Mean Shift with ScikitLearn


What is Meanshift Clustering?


Mean shift clustering uses sliding-window to find dense areas in the data points. It is a centroid-based algorithm. The goal of the algorithm is to locate the centre points of each group/class, which works by updating candidates for centre points to be the mean of the points within the sliding-window. These candidate windows are then filtered in a post-processing stage to eliminate near-duplicates, forming the final set of centre points and their corresponding groups.
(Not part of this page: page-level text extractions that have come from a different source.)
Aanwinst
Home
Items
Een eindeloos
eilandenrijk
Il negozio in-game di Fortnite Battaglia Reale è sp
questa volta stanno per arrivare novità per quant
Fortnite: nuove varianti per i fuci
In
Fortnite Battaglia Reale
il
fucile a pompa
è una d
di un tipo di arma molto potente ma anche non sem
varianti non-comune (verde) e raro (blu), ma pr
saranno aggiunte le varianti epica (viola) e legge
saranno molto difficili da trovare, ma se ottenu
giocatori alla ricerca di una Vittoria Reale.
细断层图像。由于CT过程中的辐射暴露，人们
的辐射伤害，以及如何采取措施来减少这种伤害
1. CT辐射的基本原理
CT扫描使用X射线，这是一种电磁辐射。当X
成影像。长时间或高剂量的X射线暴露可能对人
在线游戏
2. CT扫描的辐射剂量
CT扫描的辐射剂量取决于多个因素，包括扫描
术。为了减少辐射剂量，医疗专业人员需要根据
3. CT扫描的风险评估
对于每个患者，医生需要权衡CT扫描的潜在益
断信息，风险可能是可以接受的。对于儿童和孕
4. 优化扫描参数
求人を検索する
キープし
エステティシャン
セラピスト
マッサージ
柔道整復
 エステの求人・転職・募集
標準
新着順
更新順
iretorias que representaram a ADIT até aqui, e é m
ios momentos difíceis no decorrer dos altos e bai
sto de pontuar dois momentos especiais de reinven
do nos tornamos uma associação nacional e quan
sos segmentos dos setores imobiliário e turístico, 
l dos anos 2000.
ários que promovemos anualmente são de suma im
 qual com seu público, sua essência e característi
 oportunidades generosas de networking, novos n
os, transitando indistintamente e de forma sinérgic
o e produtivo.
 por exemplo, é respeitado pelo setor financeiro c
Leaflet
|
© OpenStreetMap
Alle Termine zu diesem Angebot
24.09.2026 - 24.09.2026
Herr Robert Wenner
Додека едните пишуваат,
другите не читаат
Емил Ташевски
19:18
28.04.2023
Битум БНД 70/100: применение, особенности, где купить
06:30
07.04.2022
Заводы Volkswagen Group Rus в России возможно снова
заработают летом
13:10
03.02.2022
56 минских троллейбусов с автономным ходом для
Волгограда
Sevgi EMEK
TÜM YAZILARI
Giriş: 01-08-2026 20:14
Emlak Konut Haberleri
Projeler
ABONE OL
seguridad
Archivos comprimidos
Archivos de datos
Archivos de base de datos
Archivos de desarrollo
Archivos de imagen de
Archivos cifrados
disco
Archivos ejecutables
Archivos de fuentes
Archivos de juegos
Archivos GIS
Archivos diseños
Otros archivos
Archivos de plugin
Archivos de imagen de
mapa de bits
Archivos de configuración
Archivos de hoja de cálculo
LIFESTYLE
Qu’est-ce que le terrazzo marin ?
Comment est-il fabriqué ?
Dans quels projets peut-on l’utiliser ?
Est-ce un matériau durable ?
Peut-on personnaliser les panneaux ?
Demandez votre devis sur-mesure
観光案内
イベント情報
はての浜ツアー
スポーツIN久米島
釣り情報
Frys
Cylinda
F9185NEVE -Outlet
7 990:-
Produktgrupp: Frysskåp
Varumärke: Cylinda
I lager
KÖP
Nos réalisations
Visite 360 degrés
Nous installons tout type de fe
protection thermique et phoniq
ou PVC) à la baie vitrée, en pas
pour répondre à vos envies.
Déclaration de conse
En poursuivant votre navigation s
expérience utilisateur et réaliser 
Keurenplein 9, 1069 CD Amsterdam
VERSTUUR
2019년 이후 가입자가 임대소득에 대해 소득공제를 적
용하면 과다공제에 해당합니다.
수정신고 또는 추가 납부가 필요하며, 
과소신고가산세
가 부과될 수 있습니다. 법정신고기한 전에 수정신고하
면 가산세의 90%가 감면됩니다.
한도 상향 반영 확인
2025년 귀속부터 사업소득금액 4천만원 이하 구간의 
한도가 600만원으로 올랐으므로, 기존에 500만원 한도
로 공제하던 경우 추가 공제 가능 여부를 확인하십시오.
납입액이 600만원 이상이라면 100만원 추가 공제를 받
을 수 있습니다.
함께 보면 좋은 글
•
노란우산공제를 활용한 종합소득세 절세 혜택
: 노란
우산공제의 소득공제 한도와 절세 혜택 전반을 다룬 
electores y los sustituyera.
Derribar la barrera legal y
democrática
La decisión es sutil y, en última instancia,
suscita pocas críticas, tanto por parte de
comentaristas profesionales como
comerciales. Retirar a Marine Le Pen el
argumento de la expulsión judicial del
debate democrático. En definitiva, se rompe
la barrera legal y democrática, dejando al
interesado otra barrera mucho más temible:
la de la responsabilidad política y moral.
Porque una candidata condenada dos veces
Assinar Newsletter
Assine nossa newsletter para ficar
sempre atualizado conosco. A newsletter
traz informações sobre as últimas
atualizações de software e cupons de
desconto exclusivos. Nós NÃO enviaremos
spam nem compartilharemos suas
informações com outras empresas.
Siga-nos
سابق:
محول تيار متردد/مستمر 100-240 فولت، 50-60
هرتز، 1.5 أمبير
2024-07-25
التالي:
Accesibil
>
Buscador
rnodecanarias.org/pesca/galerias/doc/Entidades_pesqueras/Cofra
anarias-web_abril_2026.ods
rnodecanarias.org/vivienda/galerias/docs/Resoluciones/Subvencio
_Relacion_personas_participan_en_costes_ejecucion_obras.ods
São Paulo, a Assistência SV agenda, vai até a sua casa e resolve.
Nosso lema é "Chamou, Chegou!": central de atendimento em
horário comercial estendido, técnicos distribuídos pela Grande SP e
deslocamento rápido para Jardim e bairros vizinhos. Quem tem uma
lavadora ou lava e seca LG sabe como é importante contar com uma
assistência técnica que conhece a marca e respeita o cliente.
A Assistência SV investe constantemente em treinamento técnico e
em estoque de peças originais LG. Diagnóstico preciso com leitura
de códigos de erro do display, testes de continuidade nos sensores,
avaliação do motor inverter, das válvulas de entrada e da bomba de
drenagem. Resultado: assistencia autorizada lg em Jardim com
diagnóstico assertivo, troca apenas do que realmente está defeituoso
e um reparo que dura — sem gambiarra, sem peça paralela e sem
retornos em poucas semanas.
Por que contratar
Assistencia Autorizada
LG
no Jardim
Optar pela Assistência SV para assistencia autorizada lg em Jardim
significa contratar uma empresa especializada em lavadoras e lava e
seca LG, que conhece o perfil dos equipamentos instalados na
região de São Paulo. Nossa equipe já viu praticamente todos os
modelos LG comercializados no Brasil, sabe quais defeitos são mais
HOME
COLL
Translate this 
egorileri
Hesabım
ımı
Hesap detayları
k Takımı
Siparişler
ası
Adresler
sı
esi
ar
The assumption is that the population is dense at the centre of each cluster.
Mean-shift algorithm starts by selecting a random point in the data space. Then, check the data in a fixed radius around the point, to identify the direction where the density increases most. The point continues to shift in the data space in order to move in the direction where the density increases most. This continues till you reach a point where the density decreases on every side. This is the centre of the group. This process is done with many sliding windows until all points lie within a window. When multiple windows overlap the merge and the maximum is preserved. The data points are then clustered according to the sliding window in which they reside.
This is different from the K-means algorithm because we do not select the number of clusters. The mean shift algorithm identifies this for us. That adds a lot of value. Ofcourse it leaves the room for configuration (hence room for doubt) because we have to select the radius of the sliding window. The radius in turn impacts the count of clusters identified.

Python Implementation

Let us now check out how this could be implemented in Python using ScikitLearn. To generate the training data, ScikitLearn provides us a method make_blobs
We can start by importing the required modules
In [1]: from sklearn.datasets.samples_generator import make_blobs
In [2]: from sklearn.cluster import MeanShift
In [3]: from sklearn.model_selection import train_test_split
Now, we can generate the required data. Note that since this is a clustering application. We do not really need the target output. But, we generate the same just to make sure our model generates good clusters.
In [4]: X, y = make_blobs(n_samples=500, centers=5, n_features=5, random_state=0)
We can have a look at the data we got
In [5]: X.shape
Out[5]: (500, 5)
In [6]: y.shape
Out[6]: (500,)

In [7]: X[:2,]
Out[7]: array([[ 0.7927672 ,  4.69609538,  2.29690233,  1.00159957, -2.3564752 ],
       [ 5.60928139, -0.0376682 , -0.68774591,  9.60509046, -8.52337837]])

In [8]: y[:2,]
Out[8]: array([0, 2])
Now, create an instance of the MeanShift and try to fit the data
In [9]: ap = MeanShift()
In [10]: ap.fit(X)
Out[10]: MeanShift(bandwidth=None, bin_seeding=False, cluster_all=False,
     min_bin_freq=1, n_jobs=1, seeds=None)
Now we need to check how good is this clustering. The values in y were the clusters assigned by the make_blogs. They may not match exactly with the clusters generated by the MeanShift. For example, cluster 1 in the original data could be cluster 2 here. That is not important. But it is important that the clustering is similar. That is, if two elements were in the same cluster in the first set, they should be in the same group in the second set as well. To verify this, we can write a small script:
mismatch1 = 0
mismatch2 = 0
for i in range(y1.shape[0]):
    for j in range(y1.shape[0]):
        if ((y[i] == y[j]) and (y1[i] != y1[j])):
            mismatch1 = mismatch1 + 1
        if ((y1[i] == y1[j]) and (y[i] != y[j])):
            mismatch2 = mismatch2 + 1

print(mismatch1)
print(mismatch2)
The output is 0 and 120000! How did that happen? The script measures two types of problems. Two elements that were in the same cluster in the reference set should be in marked in the same cluster by the algorithm. And the other checks if two elements marked in the same cluster were actually in the same cluster. The first test passes without any problem. But the second one miserably goofed up. That means, the algorithm has grouped a few clusters together. So points that were not in the same cluster appear to be so. This limitation of the algorithm is that it identifies the cluster based on the density of points and if an entire cluster is not dense enough, it is pushed into another dense cluster. Thus, it may miss some clusters. But its performance is pretty good.